--- BEGIN Reading passage ---

Figure 22 depicts the same double pitch blind as Figure 20 but with the tilt mechanism having moved the blind to the position in which the slats are tilted closed room-side up. To achieve this from the neutral position of Figure 20, the user pulls on the other tilt cord 24 (See Figure 1) (not the one that was pulled to obtain the tilted closed room-side down position of Figure 21). This causes counterclockwise rotation of the tilt rod 28, as well as the counterclockwise rotation of the drums 34, 36. However, the limit stop 54 on the first drum 34 almost immediately impacts the upper shelf limit stop 110 on its respective wall 90 of the housing 42, bringing further rotation of the first drum 34 to a stop. The second drum 36 continues to rotate counterclockwise until eventually its limit stop 54 impacts against the lower shelf limit stop 112 at its respective end 92 of the housing 42, bringing this second drum 36 to a stop. The second drum 36 will have rotated counterclockwise approximately 180 degrees (as evidenced by comparing the positions of the limit stop 54 on the second drum 36, in Figures 20 and 22).

The first rear tilt cable 16ar and the second front tilt cable 16bf, which are secured to the first drum 34, remain practically stationary, while the ends of the first front and second rear tilt cables 16af and 16br rotate counterclockwise with the second drum 36. The first front tilt cable 16af winds onto the second drum 36, pulling the room-side edges of the top slats 14t up a distance of approximately π X r. At the same time, the second rear tilt cable 16br unwinds from the second drum 36, dropping the wall-side edges of the bottom slats 14b by the same π X r distance. The end result is the tilted closed room-side up blind of Figure 22. Selective Tilt Configuration

Figures 23-25 depict a routing of tilt cables 16 on a mechanism very similar to that described above in order to achieve an arrangement in which one part of the blind can be closed while another part remains open. Referring to Figure 23, there are a few hardware differences between this configuration the configuration shown in Figure 20. First, instead of having two sets of double-pitch ladder tapes, this blind has one standard single-pitch ladder tape with a rear tilt cable 16r, a front tilt cable 16f, and cross cords 16t extending between the front and rear tilt cables 16f, 16r. Second, another tilt cable or actuator cord 16x is secured to the rear tilt cable 16r at the knot 32 or other fixing means such as a cord attachment clip 32. Third, the first drum 34 does not have a limit stop 54 (the limit stop 54 simply may be cut off from a standard first drum 34 to accommodate this configuration).

In this configuration, the rear tilt cable 16r wraps counterclockwise around the second drum 36 and attaches to the second drum 36 at the slotted opening 52r. The front tilt cable 16f wraps clockwise around the second drum 36 and attaches to the second drum 36 at the slotted opening 52f. The third tilt cable or actuator cord 16x wraps clockwise around the first drum 34 and attaches to the first drum 34 at the slotted opening 52x. The other slotted opening 52 of the first drum 34 is not used for anchoring a cord in this embodiment. In Figure 23, the drums 34, 36 are shown in their neutral position, with the slats 14 are all tilted open in a single pitch configuration, with all the slats 14 evenly spaced apart.

--- END Reading passage ---
--- BEGIN Material shown ---

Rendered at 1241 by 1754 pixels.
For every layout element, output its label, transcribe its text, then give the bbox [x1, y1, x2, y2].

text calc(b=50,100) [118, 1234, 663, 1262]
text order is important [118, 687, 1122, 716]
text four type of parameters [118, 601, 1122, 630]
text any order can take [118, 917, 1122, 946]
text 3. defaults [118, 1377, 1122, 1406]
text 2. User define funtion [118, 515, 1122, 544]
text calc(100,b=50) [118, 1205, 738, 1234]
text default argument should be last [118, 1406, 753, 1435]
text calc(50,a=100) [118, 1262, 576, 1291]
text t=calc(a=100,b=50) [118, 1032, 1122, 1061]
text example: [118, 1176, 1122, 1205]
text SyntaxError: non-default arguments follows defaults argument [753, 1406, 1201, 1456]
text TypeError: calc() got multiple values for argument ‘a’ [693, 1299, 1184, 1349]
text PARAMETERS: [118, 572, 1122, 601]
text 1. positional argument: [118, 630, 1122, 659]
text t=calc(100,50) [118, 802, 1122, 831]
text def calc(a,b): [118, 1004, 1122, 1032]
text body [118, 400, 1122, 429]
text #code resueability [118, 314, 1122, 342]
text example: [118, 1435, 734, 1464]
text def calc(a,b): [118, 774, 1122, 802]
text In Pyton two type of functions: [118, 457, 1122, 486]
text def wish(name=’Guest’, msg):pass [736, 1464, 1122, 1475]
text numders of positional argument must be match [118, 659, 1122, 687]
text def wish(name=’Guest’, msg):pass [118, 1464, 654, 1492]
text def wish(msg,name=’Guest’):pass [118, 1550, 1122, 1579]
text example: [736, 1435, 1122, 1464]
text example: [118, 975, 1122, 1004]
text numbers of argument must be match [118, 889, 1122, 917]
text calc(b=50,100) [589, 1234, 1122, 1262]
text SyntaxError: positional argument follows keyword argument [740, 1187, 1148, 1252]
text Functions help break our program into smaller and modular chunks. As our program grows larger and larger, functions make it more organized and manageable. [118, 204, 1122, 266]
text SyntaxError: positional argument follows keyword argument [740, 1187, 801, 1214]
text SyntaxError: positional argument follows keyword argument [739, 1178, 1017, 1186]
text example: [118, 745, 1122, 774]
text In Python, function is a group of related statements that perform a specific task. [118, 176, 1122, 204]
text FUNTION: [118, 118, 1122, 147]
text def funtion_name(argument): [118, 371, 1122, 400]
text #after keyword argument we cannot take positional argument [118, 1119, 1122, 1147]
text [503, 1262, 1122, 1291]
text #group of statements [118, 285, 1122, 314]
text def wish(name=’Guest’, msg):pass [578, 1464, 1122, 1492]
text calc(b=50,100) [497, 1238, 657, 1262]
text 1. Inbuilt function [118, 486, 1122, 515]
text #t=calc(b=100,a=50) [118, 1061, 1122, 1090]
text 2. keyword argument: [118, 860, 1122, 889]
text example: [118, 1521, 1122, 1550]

--- END Material shown ---
--- BEGIN Material shown ---

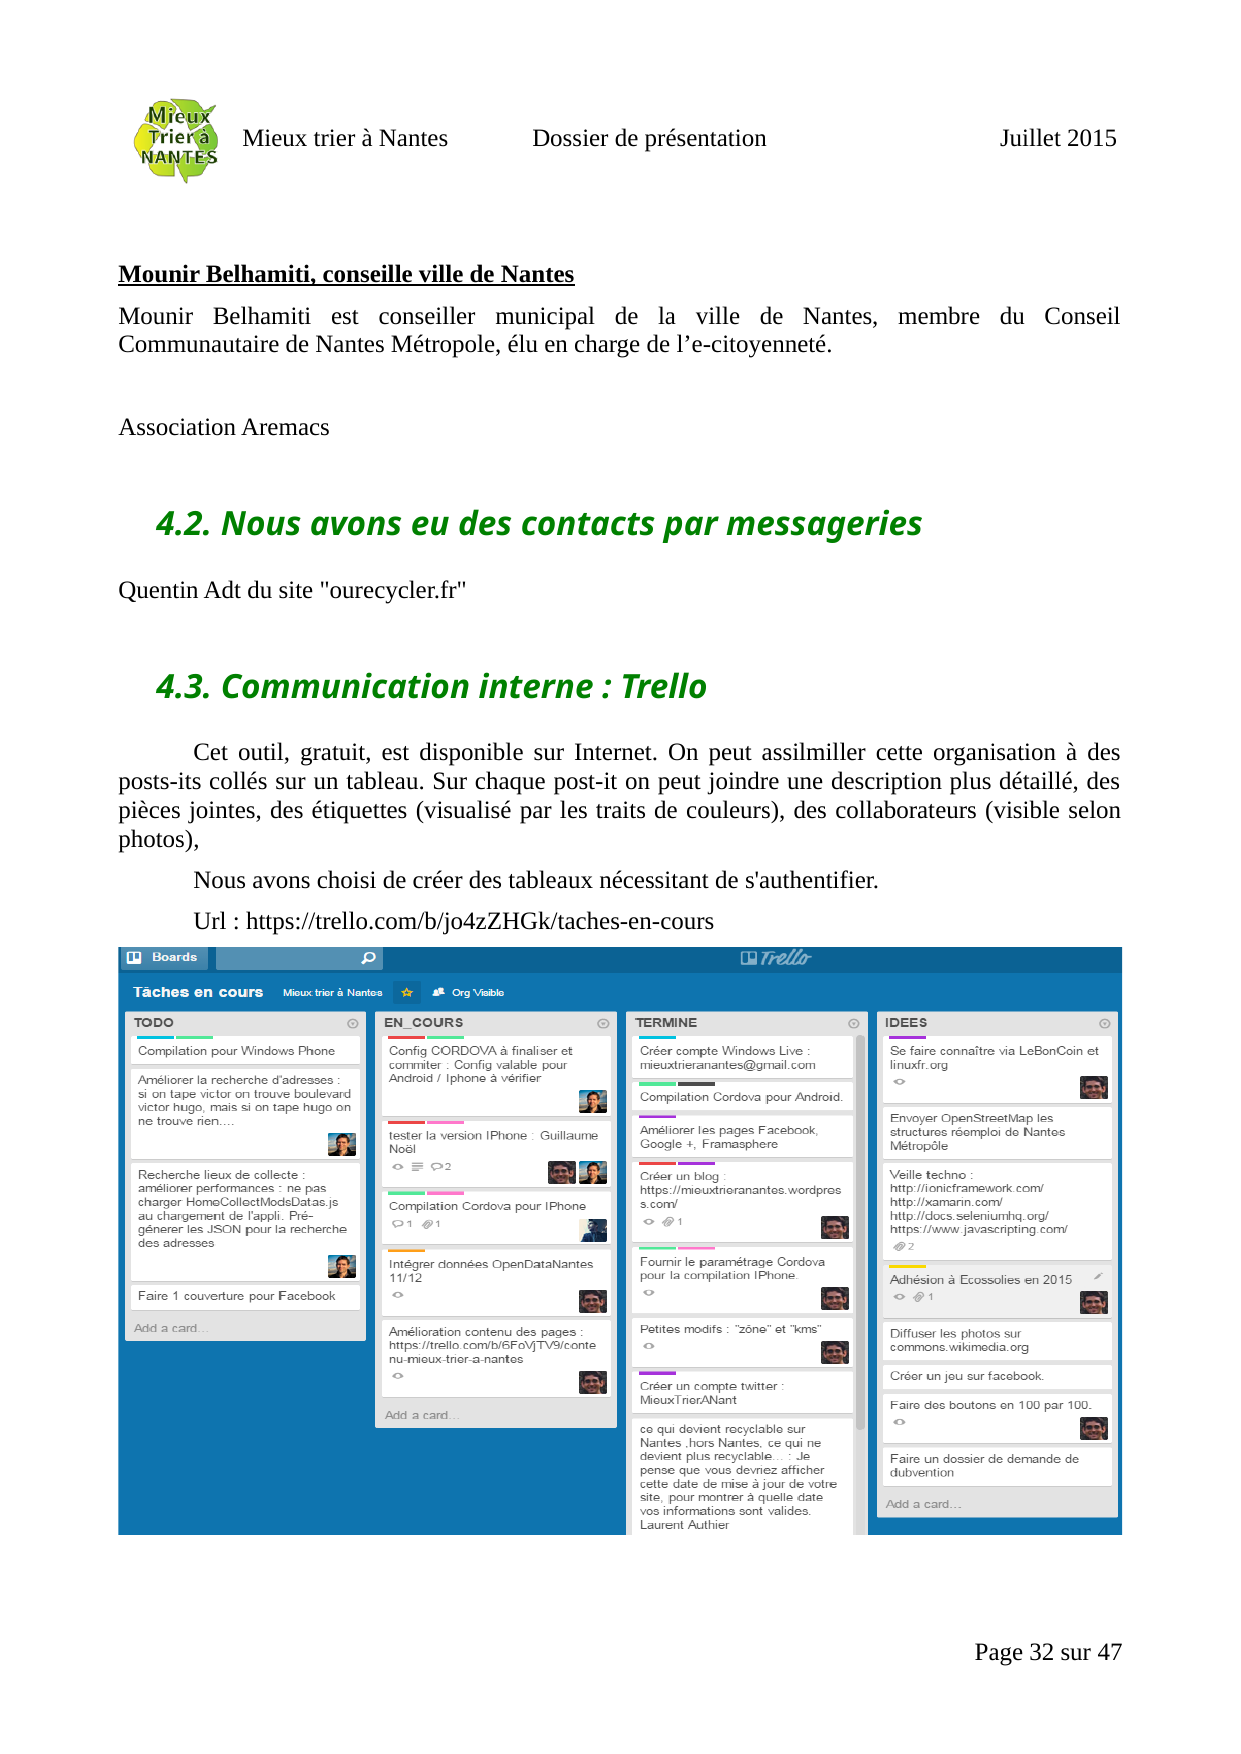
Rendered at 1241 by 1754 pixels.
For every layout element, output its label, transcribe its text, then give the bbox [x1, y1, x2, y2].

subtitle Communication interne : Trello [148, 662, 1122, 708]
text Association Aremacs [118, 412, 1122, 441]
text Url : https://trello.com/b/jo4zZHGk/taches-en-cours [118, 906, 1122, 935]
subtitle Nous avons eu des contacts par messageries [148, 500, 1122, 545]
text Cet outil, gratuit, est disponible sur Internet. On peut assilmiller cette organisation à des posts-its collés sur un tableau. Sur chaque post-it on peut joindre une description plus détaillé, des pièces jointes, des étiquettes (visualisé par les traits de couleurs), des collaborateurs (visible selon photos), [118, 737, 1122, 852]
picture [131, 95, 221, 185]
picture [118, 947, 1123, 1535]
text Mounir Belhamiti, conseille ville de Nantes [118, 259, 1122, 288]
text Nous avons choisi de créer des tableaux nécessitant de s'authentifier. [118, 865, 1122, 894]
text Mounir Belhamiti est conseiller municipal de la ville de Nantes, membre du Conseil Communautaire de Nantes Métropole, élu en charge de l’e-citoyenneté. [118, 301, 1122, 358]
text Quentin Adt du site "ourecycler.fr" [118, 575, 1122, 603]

--- END Material shown ---

Tasks »
(1) Answer these questions from the passage on the blind tilt mechanism:
(a) Onto which drum does the first front tilt cable 16af wind?
(b) What is the actuator cord 16x secured to?
(c) At which slotted opening does the front tilt cable 16f attach to the second drum 36?
(2) Tally the lines of the listing that contain the string "functions", and give only the number.
The listing has no connection to the text; each is separate material.

Solutions by task »
(1)
(a) The second drum 36.
(b) The rear tilt cable 16r, at the knot 32 or other fixing means such as a cord attachment clip 32.
(c) The slotted opening 52f.

(2) 2